The lessons of the 2008 Great Recession are not far in our rear-view mirror. In the nation’s recovery from that period, 11.5 million of the 11.6 million net new jobs created went to workers with at least some postsecondary education. This fact should resonate as the Commonwealth considers its response and recovery efforts to the current crisis and the economic and social challenges sure to come.
The Prichard Committee on Higher Education in Kentucky’s Future noted in its 1981 report In Pursuit of Excellence, that “despite a tendency of people to become pessimistic about the value of [postsecondary] institutions, [they] still look to education as the road to a better life and as the source of information and talent needed to solve problems.” Such sentiment must echo today as Kentucky faces the current crisis and crafts solutions to ensure the promise that education represents for Kentuckians – the promise for a Big, Bold Future.
No Tuition Ceilings for the 2020-21 Academic Year – Council will adopt rates in June on a Campus Basis
With many students and families facing financial disruption due to the COVID-19 pandemic – and institutions facing financial uncertainty – the Council voted to not set a tuition ceiling for the upcoming academic year. Instead, the Council will consider tuition rates on a campus-by-campus basis at its June meeting. The uncertainty surrounding the COVID-19 pandemic drove the decision, even though the Council’s finance committee had recommended a 0% increase in resident undergraduate tuition for the upcoming academic year. In practice, some institutions have already signaled they will not increase tuition, while Kentucky’s research universities and community colleges asked for more flexibility.
While tuition has increased substantially since 2008 (71% at 4-year and 51% at 2-year institutions), these came in light of a 21% decline in state support to colleges and universities.
Students, families, and institutions continue to be tested by these financial realities, we hope that ultimately tuition is considered in the full context of affordability challenges for students and the supports they need to be successful. Moreover, the full economic impact of the COVID-19 pandemic is yet to be realized. Even with almost $110 million in assistance from the federal CARES Act to Kentucky public colleges and universities (50% of which is to go direct to student emergency aid), significant financial challenges seem certain for the near future which will require difficult decisions and new strategies focusing our delivery of postsecondary education.

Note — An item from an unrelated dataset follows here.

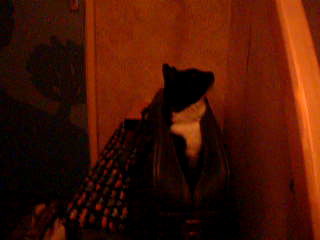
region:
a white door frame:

Stronger By Degrees Annual Progress Report Shows Growth and Presents Challenges
The annual report on higher education’s progress toward meeting strategic goals for student success and institutional growth will be released Monday. The report will detail progress to celebrate and indicators that raise concerns as to whether we can stay on track to meet long term goals of ensuring postsecondary education is reaching all Kentuckians.
Kentucky postsecondary institutions are continuing to push student success higher overall. And while we should celebrate increasing graduation rates and degrees and credentials awarded for under-represented minorities, the recent decline in success for some low-income students might foretell an issue with real or perceived affordability. Of great concern is the decline in in-state college-going of high school graduates and enrollment of adult students.
If more Kentuckians don’t seek higher education, it goes without saying that reaching long-term attainment goals will get increasingly difficult.
These challenging times will require new innovations and broad partnerships to reach the Commonwealth’s educational, economic, workforce, and civic potential. These efforts, and the investments necessary, will undoubtedly be difficult in the near-term – making all the more necessary strategic commitment and sustained effort to ensure we can continue our progress. Progress that will ensure a Big, Bold Future for all Kentuckians through education excellence.